Hong Kong should address its government deficit by issuing additional bonds to finance infrastructure projects and using some of its reserves to increase spending, according to a proposal from one of the city’s top business schools.

The paper emphasised that the deficit cannot be resolved solely through economic growth.

In a report released on Thursday, the University of Hong Kong’s Business School highlighted that a significant portion of the near HK$100 billion (US$12.85 billion) deficit was structural, suggesting that more proactive measures are required to help balance the budget, South China Morning Post reports.
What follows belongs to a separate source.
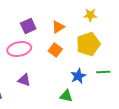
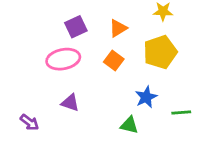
green line: (103, 72) -> (181, 113), moved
Associate Professor Liu Yang, who wrote part of the report, pointed out the city's susceptibility to financial shocks due to the prolonged downturn in the property market, stating that the budget challenges couldn't be solved solely through economic recovery.

Hong Kong's reserves, which totalled HK$734.59 billion as of March 2024, represented 25% of the city’s GDP, one of the highest ratios among developed economies. 

Liu cautioned that maintaining such high reserves could ultimately be “counterproductive.”

“If the economy has not experienced a downturn in five years and reserves continue to reach new highs, the government could consider moderately reducing reserve levels by increasing spending, providing subsidies and offering tax relief,” the economist said.

He also recommended fully utilising the government’s bond program to raise funds for infrastructure projects, which would promote the development of capital markets and support the internationalisation of the Renminbi.

As of April last year, the value of government bonds accounted for around 14.7% of GDP, still “significantly below” the borrowing levels of most developed economies, according to the paper.

Liu stated that issuing bonds could help relieve short-term budget pressures without jeopardising long-term fiscal sustainability.

“It is essential to be bold yet cautious, conducting prudent risk assessments and management throughout the process to ensure debt risks are controllable,” he wrote.

Earlier this month, Finance Chief Paul Chan Mo-po estimated that the deficit for the financial year would be just under HK$100 billion, cautioning that cost-cutting measures would be necessary.